Task item:
Using the listing below, copy exactly each line from the one that has "- planned liver" through the one that has "256 image matrix. Female patient."; omit the pictures.

-*-*-

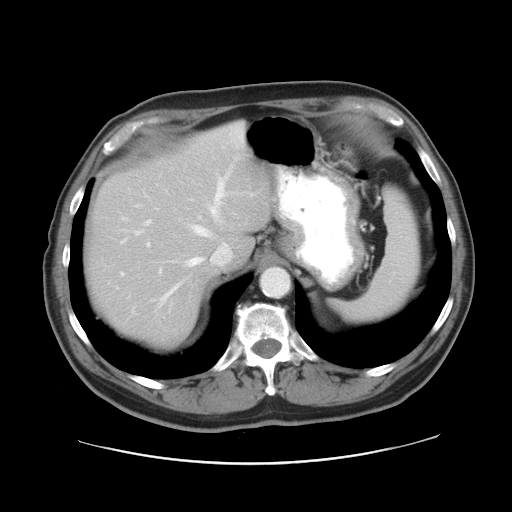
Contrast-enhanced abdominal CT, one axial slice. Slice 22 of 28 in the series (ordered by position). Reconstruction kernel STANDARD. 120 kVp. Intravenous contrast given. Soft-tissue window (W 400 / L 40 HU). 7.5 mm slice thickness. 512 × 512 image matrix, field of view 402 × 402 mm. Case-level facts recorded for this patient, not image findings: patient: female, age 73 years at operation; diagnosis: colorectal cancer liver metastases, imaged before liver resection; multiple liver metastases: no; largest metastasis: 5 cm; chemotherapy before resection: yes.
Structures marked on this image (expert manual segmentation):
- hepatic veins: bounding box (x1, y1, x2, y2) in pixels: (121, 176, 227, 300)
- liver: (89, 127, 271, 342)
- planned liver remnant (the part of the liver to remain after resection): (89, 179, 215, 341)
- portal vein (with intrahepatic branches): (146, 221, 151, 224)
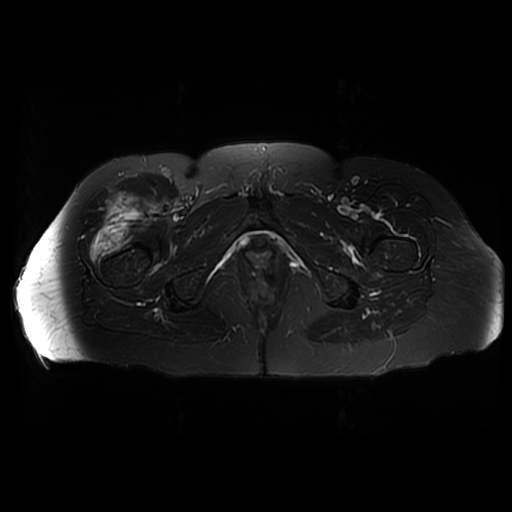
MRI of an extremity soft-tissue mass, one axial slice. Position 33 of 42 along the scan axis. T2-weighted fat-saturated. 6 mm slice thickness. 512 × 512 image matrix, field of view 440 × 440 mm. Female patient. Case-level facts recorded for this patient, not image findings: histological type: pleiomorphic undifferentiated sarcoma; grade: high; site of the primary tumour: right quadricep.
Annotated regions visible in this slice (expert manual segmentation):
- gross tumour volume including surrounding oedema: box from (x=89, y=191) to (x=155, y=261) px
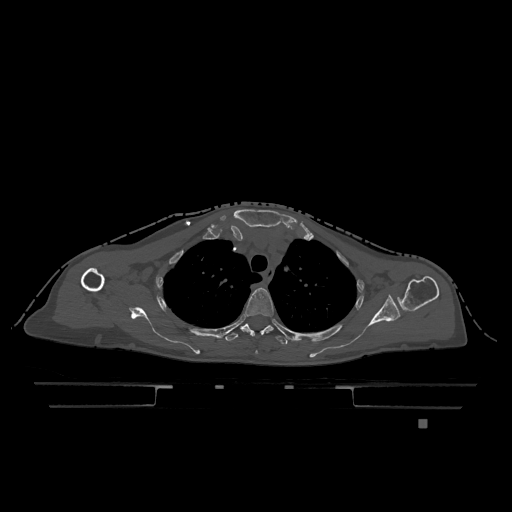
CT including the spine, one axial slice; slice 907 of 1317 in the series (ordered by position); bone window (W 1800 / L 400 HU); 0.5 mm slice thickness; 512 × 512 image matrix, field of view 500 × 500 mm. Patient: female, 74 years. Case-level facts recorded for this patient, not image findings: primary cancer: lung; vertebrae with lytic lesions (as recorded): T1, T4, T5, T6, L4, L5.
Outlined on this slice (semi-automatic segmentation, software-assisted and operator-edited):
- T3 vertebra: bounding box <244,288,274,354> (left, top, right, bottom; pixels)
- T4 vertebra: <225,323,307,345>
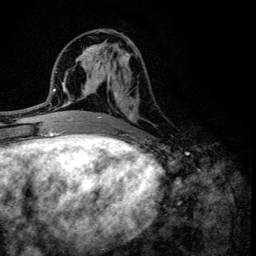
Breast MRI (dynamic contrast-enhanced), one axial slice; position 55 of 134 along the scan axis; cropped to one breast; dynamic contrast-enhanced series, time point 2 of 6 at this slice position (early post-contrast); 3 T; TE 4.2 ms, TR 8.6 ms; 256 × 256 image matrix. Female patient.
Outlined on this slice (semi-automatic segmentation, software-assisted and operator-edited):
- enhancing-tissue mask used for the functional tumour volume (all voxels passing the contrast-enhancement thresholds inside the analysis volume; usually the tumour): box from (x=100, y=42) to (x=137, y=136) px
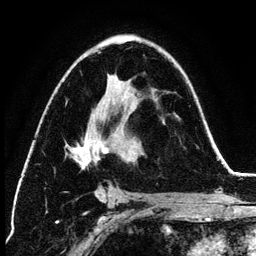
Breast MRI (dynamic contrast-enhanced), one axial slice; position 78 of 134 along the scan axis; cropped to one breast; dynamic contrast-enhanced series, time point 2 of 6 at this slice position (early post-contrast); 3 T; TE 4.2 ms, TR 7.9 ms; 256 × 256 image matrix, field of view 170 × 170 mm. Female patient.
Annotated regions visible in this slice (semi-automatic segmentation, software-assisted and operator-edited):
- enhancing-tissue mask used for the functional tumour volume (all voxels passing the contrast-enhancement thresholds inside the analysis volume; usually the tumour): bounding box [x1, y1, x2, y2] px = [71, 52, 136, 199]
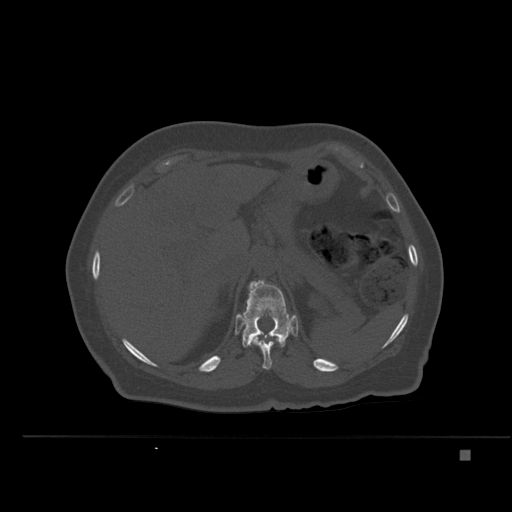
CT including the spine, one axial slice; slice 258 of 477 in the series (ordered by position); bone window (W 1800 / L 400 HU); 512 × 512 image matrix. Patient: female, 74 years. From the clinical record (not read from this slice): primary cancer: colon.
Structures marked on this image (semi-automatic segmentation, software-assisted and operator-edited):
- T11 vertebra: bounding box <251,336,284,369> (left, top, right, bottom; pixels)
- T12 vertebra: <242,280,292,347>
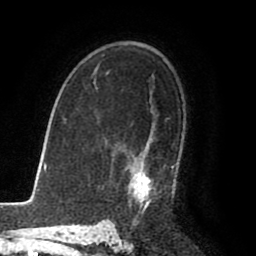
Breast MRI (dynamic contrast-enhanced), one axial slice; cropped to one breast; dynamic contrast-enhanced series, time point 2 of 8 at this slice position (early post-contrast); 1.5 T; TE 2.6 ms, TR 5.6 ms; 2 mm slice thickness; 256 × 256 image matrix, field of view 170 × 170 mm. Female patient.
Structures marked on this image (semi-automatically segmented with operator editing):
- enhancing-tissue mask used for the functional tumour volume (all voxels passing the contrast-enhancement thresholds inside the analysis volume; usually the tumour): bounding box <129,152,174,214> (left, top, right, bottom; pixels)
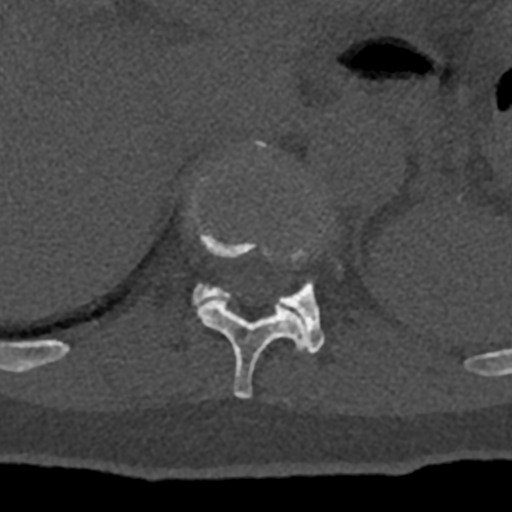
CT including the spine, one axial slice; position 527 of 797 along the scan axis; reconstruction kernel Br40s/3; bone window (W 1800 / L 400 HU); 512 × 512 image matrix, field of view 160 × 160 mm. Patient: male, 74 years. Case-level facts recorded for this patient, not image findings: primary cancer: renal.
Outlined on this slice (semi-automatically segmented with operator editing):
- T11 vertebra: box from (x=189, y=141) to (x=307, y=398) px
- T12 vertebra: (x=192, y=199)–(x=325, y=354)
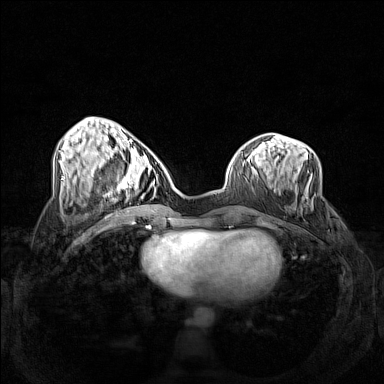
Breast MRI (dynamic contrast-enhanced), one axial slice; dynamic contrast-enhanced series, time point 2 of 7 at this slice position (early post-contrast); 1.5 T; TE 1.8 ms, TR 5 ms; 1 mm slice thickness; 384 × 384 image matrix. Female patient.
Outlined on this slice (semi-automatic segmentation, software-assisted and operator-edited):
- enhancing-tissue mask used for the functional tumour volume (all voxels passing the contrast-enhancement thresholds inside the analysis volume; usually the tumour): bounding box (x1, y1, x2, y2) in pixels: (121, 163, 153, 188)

-*-*-

Result below:
- planned liver remnant (the part of the liver to remain after resection): (89, 179, 215, 341)
- portal vein (with intrahepatic branches): (146, 221, 151, 224)
MRI of an extremity soft-tissue mass, one axial slice. Position 33 of 42 along the scan axis. T2-weighted fat-saturated. 6 mm slice thickness. 512 × 512 image matrix, field of view 440 × 440 mm. Female patient. Case-level facts recorded for this patient, not image findings: histological type: pleiomorphic undifferentiated sarcoma; grade: high; site of the primary tumour: right quadricep.
Annotated regions visible in this slice (expert manual segmentation):
- gross tumour volume including surrounding oedema: box from (x=89, y=191) to (x=155, y=261) px
CT including the spine, one axial slice; slice 907 of 1317 in the series (ordered by position); bone window (W 1800 / L 400 HU); 0.5 mm slice thickness; 512 × 512 image matrix, field of view 500 × 500 mm. Patient: female, 74 years. Case-level facts recorded for this patient, not image findings: primary cancer: lung; vertebrae with lytic lesions (as recorded): T1, T4, T5, T6, L4, L5.
Outlined on this slice (semi-automatic segmentation, software-assisted and operator-edited):
- T3 vertebra: bounding box <244,288,274,354> (left, top, right, bottom; pixels)
- T4 vertebra: <225,323,307,345>
Breast MRI (dynamic contrast-enhanced), one axial slice; position 55 of 134 along the scan axis; cropped to one breast; dynamic contrast-enhanced series, time point 2 of 6 at this slice position (early post-contrast); 3 T; TE 4.2 ms, TR 8.6 ms; 256 × 256 image matrix. Female patient.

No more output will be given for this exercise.